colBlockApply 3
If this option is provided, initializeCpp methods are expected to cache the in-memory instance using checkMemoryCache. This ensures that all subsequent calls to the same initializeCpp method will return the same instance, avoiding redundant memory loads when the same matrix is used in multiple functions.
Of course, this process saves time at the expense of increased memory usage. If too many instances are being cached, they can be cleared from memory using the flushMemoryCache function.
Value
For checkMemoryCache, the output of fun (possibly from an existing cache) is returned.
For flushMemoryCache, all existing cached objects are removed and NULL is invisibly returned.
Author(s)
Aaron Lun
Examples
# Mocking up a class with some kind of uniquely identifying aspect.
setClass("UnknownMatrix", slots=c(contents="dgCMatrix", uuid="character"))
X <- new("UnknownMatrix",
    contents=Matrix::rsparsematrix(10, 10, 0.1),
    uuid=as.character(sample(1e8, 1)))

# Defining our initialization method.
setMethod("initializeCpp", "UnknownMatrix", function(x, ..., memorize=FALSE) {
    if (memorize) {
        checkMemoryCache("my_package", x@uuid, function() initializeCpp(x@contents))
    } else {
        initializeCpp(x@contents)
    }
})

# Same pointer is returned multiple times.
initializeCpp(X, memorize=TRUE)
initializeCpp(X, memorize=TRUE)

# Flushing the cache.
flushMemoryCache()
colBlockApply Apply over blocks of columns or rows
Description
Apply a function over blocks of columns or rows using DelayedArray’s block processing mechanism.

__Exercise prompt__:
Where does the word "existing" occur in the records? Return every line that holds it.

__Expected answer__:
For checkMemoryCache, the output of fun (possibly from an existing cache) is returned.
For flushMemoryCache, all existing cached objects are removed and NULL is invisibly returned.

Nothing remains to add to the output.